Тяжелым подозрительным взглядом встретил меня тогда Глазков, но это лишь мгновение. Потом его широкоскулое, в обрамлении темных волос, бородки и усов лицо, да и сама приятно неловкая, несколько суетливая фигура выражала сплошное добродушие. Немного невпопад о чем-то заговорили, и за работу. Сидел он за письменным столом в темноватом, мрачноватом кабинете, обставленном старой мебелью. Он что-то писал или разбирал бумаги, стараясь сохранять нужное положение, как будто и нет меня. Видать, оба мы молчуны, подумал я. Он лишь иногда быстро, колюче глянет на меня чуть вытаращенными глазами, и снова за свои бумаги. И все же какая-то внутренняя неугомонность его будоражила...

И вдруг неожиданно предложил мне называть имена художников разных времен, а он будет говорить их годы рождения и смерти. Откровенно сказать, я и сам-то почти не знал этих дат, но все же стал перечислять, начиная с Репина, Сурикова, Врубеля и кончая Рембрандтом, Гойей, Леонардо да Винчи. Около двух десятков перебрал, а он с ходу отвечал. Я так и не понял, дурачил ли он меня или в самом деле знал эти даты. С чего бы такая непонятная страсть к художникам?

Глаза его нетерпеливо, лихорадочно бегали, как у того монаха-летуна, которого он играл в «Андрее Рублеве» у Тарковского. И я, вместо очередного имени художника, почему-то спросил:

— Как вы оказались в кинематографе?

Он еще больше оживился, засуетился и, волнуясь, произнес:

— А я и Достоевского играл.

Это меня ошарашило. Ну, думаю, дядя окончательно заврался, как с этими художниками.

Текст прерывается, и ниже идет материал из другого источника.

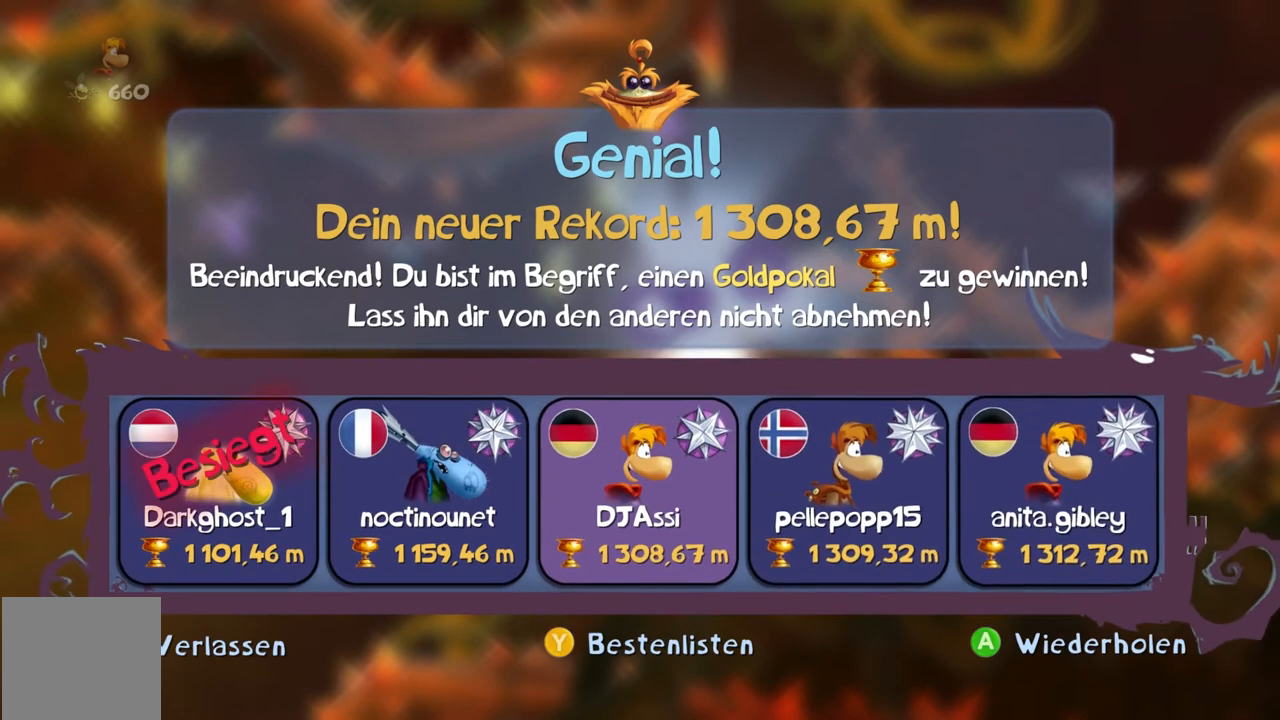
{"buttons": ["B", "Y"], "left_stick": "center", "events": [[433, "DPAD_UP", "down"], [500, "DPAD_UP", "up"]]}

Видя мое недоумение, он полез в стол и вынул фотографию, где действительно был снят в роли Достоевского; правда, немного грузноват, но впечатляет... Как он пояснил, это его снимали на Ленфильме, в полудокументальной ленте о писателе.

Все это занятно, но почему ни слова о поэзии? Говорят, у него сильные стихи, а он и на поэта не похож, больше на тяжелоатлета, таким и на рисунке получался. Нервный, тревожный взгляд придавал портрету какую-то растерянность, ребячью наивность, сложность...

Раз приехал дорисовывать портрет, а он хитро так говорит:

— Едемте к моему другу Ефимову, поэту из Якутии, он сейчас в гостинице.

На ходу предупредил жену, и мы двинулись в путь. Пока поднимались лифтом, кто-то сказал о смерти Смелякова. Глазков молчал, а потом стал читать пародии, когда-то на Смелякова написанные. Мне показалось это кощунственным.

И вот мы в ресторане «Минск». Втроем. Стол заставлен закусками, вином, так что я с альбомом еле пристроился. Но все же порисовал — пока еще мог держать в руке фломастер. Они оживленно о чем-то спорили. Глазков горячился, нервничал. Ефимов же — хитроватый, немного хладнокровный — сидел спокойно, иногда лишь взрывался. В момент их спора я обоих и нарисовал. А Ефимов сделал мой дружеский шарж и подарил новый сборник своих стихов с подписью: «Алексею от Моисея», в переводе Глазкова. Это событие они и отмечали.

Доводилось мне слушать Колю и за семейным столом. Читал он серьезно, кажется, балладу, посвященную любовным похождениям своего друга — тот сидел тут же рядом и внимательно слушал, грустно улыбаясь...

Бывал Коля и у меня в мастерской, где я также рисовал его, но не совсем удачно. Что-то тяготило нас обоих. Я, возможно, был недоволен тем, что не получается рисунок, он же — какой-то скрытный, молчаливый, хищно озирался на работы, разбросанные как попало. Заметил среди них портрет Гамзатова:

— Хорош! — Портрет или поэт, я не понял.

Еще ему понравился набросок, только что мною сделанный.

— Странно, а я минутой раньше готов был этот рисунок разорвать, — проговорил я рассеянно. — Бывают моменты, и сам не сознаешь, что делаешь.

— Моменты — это полбеды, главное — себя сознавать и не терять, — произнес он как-то торопясь, скороговоркой. И я понял: этот хитро-мудрый, хмуро-хрупкий поэт свое дело знает, мастеровит и цену себе знает тоже, и своим стихам-самородкам, которые укрыты какой-то непонятной маской-оградительницей от непосвященных глаз, но стоит сбросить ее, как все станет значительным и подлинным.